*Try it*.
Go to the line containing "v. The City" in the records below and print it and every following line exactly, on through the line containing "3 | P a g e", then stop.

*Dataset records*.
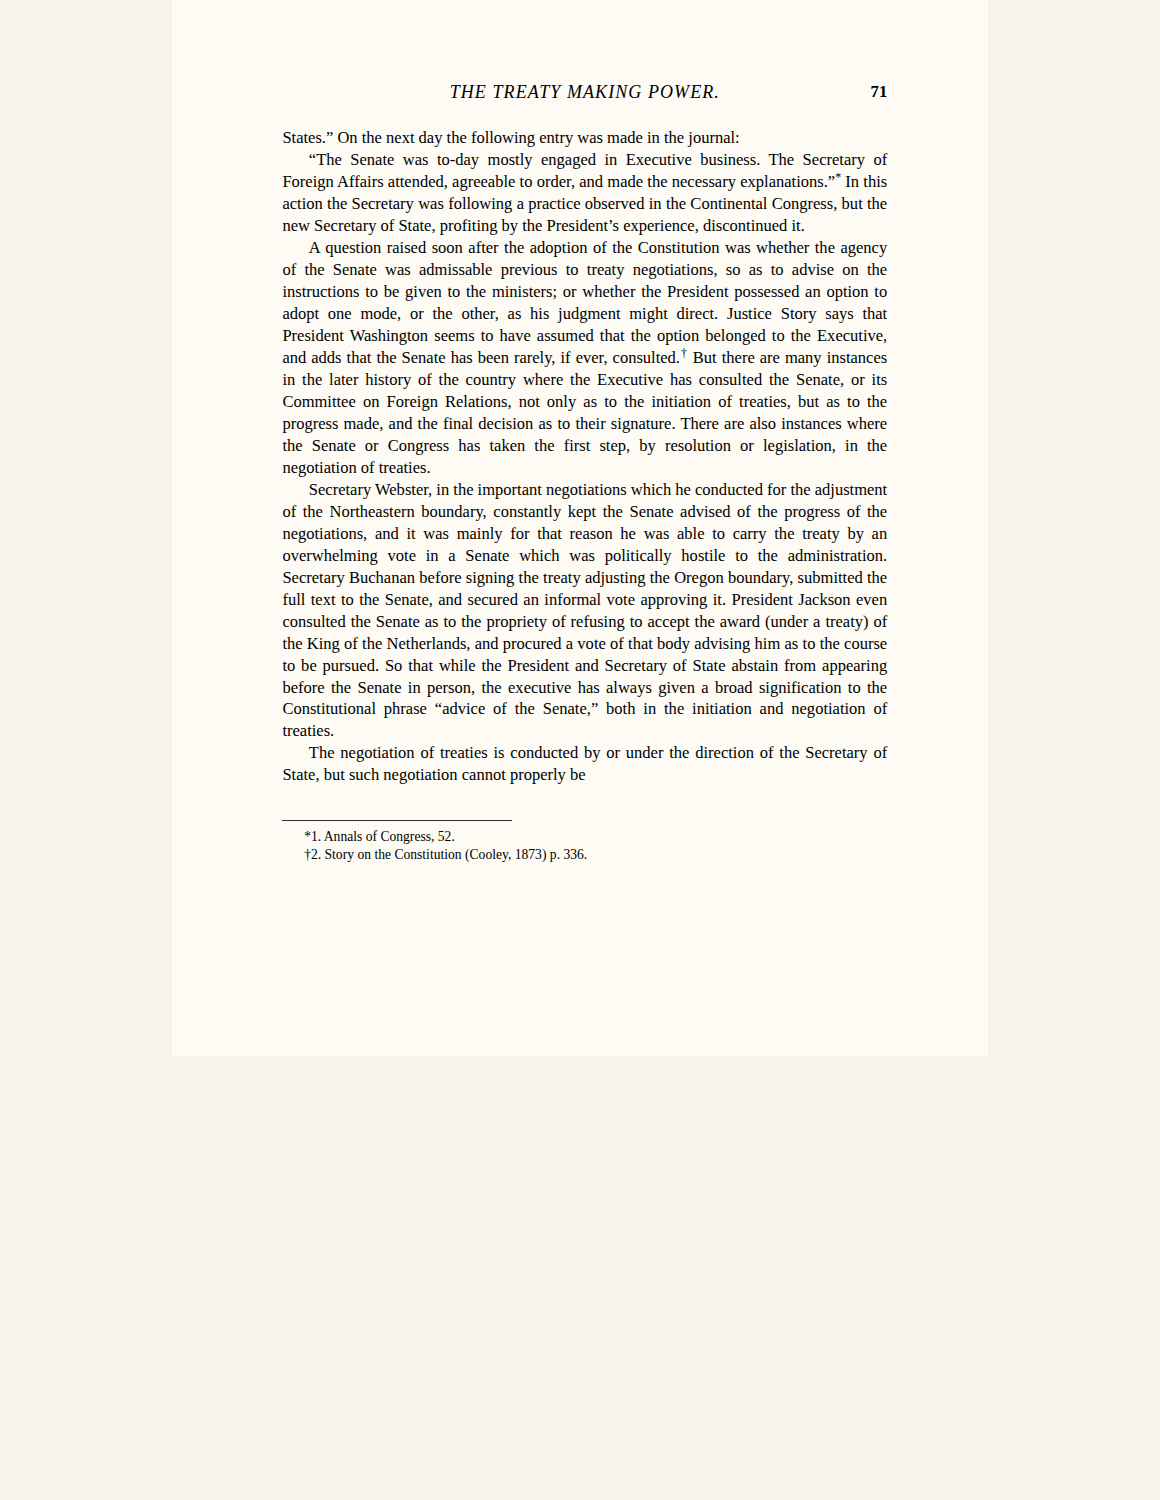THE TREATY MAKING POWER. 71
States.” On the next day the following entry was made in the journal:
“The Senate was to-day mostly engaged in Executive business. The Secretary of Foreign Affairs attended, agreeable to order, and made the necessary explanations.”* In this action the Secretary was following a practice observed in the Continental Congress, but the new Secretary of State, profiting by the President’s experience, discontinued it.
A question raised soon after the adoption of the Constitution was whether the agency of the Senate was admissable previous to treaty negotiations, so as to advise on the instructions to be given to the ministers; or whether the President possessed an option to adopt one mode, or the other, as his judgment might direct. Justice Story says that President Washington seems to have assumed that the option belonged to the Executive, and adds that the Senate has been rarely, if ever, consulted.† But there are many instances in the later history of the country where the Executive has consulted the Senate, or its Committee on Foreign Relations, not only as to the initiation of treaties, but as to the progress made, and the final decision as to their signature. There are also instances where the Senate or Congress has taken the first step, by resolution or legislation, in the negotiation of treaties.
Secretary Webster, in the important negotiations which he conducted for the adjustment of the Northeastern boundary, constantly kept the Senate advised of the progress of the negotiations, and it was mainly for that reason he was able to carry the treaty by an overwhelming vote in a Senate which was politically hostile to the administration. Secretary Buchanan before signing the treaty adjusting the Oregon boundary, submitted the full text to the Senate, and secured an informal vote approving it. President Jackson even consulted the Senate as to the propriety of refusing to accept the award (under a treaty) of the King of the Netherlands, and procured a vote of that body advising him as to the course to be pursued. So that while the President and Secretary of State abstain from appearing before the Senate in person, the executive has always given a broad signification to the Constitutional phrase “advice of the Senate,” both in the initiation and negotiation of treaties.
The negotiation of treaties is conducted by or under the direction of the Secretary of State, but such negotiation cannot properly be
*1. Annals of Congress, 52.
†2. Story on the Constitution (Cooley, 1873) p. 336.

* * *

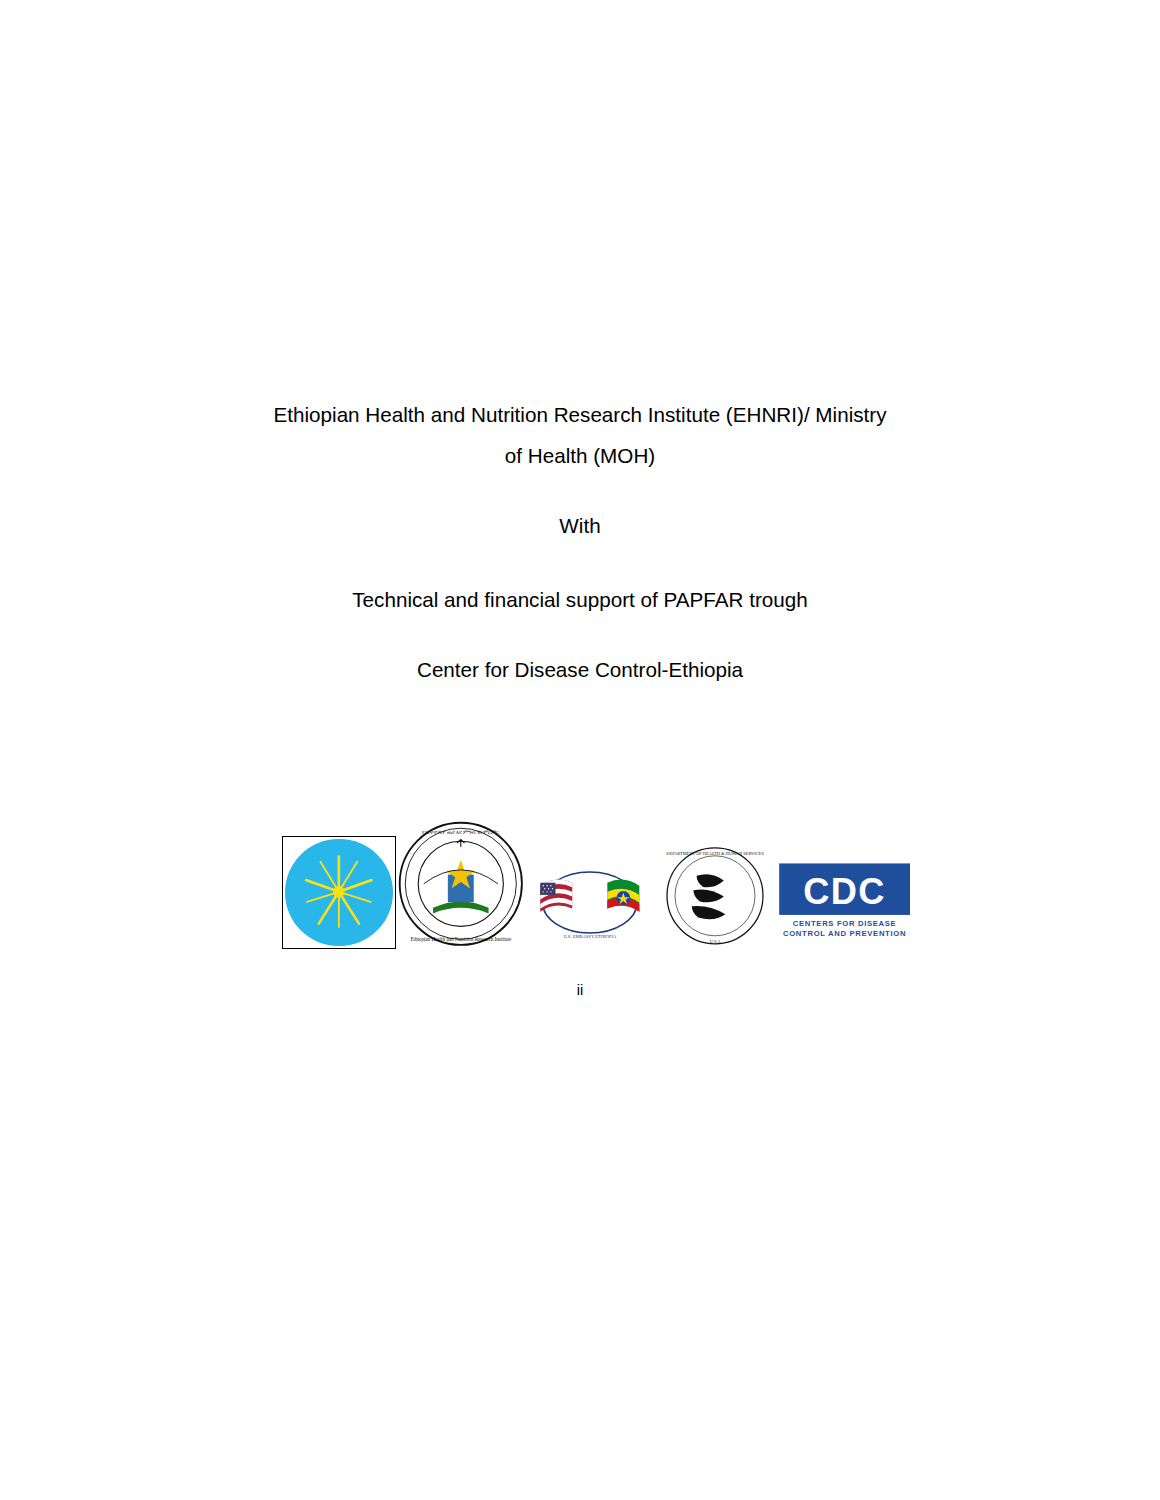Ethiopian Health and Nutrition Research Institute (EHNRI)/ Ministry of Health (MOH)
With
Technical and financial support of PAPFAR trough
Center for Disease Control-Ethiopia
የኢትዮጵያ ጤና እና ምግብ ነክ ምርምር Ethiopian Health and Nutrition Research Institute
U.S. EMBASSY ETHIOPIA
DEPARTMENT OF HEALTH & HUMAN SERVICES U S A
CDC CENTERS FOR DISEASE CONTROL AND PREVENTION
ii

---

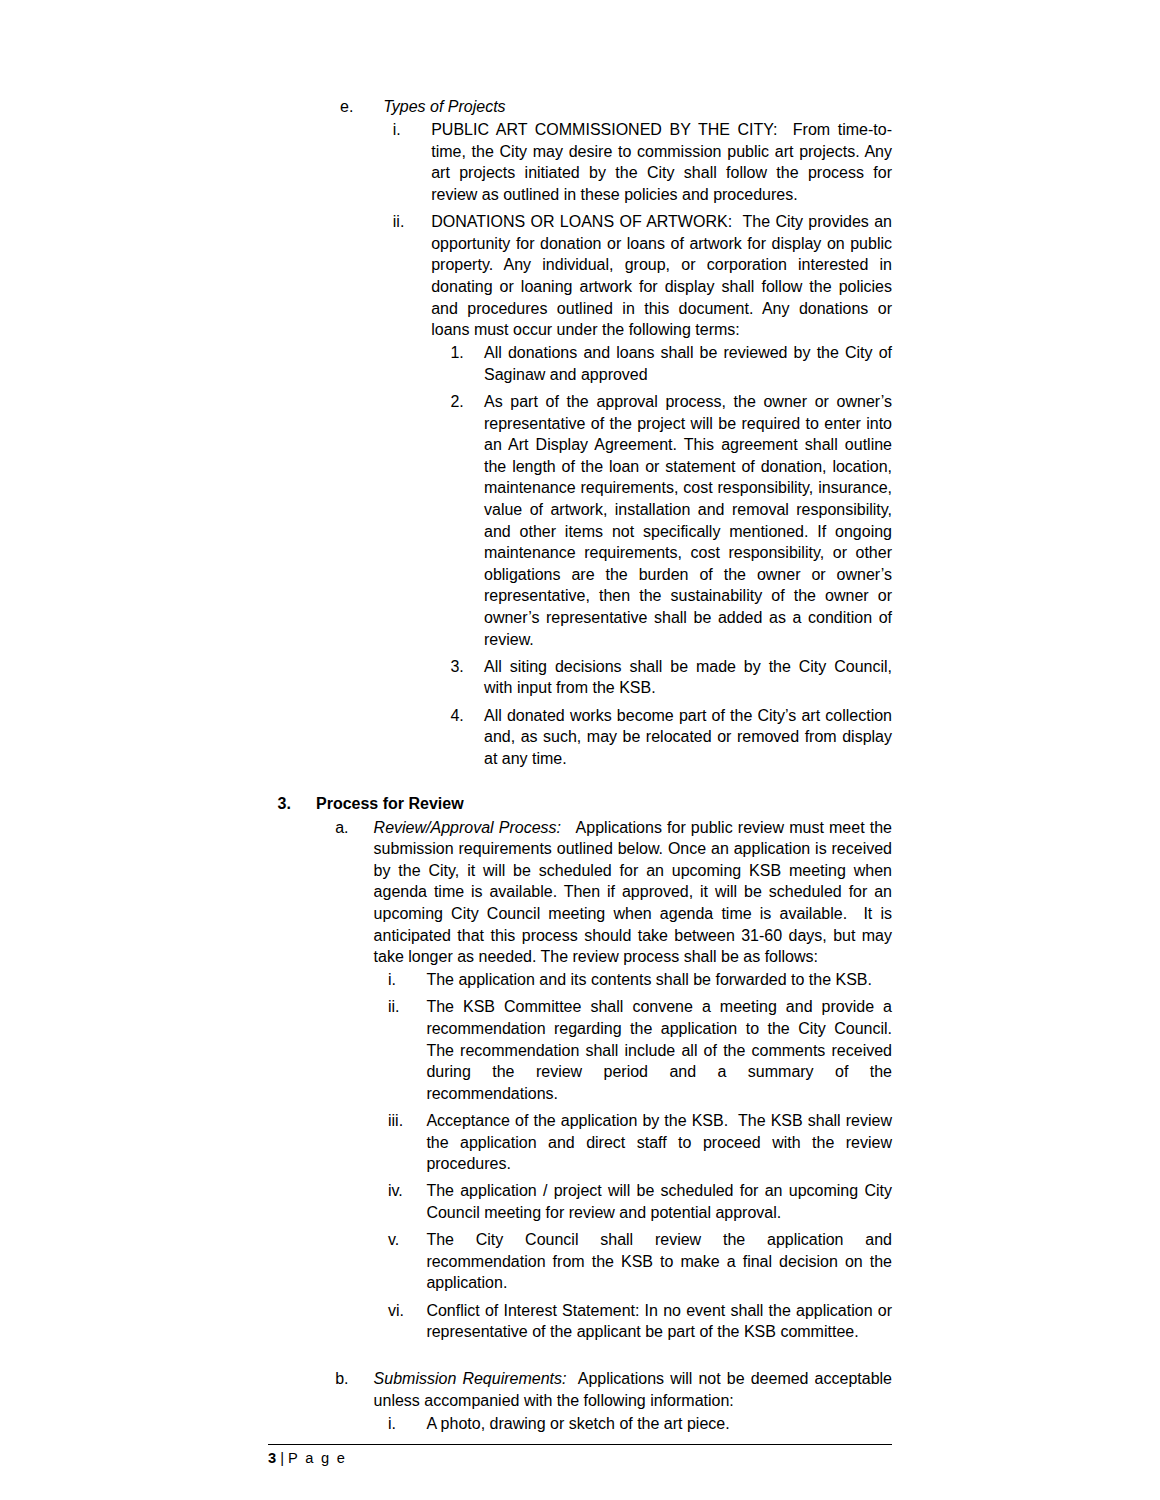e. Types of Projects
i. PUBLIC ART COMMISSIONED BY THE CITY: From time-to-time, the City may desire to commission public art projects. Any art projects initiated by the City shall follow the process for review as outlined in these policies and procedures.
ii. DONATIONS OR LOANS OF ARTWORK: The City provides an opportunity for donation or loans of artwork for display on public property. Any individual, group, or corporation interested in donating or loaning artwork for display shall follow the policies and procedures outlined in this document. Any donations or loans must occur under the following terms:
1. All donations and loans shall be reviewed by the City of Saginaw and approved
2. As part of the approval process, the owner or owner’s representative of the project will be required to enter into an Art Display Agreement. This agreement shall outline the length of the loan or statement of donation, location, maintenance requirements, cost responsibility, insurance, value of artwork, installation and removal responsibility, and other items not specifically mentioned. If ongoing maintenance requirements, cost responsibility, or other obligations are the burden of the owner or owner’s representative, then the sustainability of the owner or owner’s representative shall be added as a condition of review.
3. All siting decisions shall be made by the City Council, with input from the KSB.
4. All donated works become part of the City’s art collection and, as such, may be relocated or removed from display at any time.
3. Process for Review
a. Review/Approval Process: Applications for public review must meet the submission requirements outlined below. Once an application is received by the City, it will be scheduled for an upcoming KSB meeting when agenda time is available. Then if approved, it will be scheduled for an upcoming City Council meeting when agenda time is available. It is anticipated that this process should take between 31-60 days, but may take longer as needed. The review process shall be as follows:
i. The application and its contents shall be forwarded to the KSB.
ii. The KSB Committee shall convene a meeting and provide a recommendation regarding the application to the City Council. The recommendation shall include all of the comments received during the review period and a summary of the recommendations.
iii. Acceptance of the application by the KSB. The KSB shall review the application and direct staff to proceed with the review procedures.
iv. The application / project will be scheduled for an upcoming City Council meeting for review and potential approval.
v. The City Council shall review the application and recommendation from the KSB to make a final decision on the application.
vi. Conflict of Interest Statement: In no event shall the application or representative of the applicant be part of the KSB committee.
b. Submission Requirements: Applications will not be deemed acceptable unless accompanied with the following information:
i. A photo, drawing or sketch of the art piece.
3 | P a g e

*Your response*.
v. The City Council shall review the application and recommendation from the KSB to make a final decision on the application.
vi. Conflict of Interest Statement: In no event shall the application or representative of the applicant be part of the KSB committee.
b. Submission Requirements: Applications will not be deemed acceptable unless accompanied with the following information:
i. A photo, drawing or sketch of the art piece.
3 | P a g e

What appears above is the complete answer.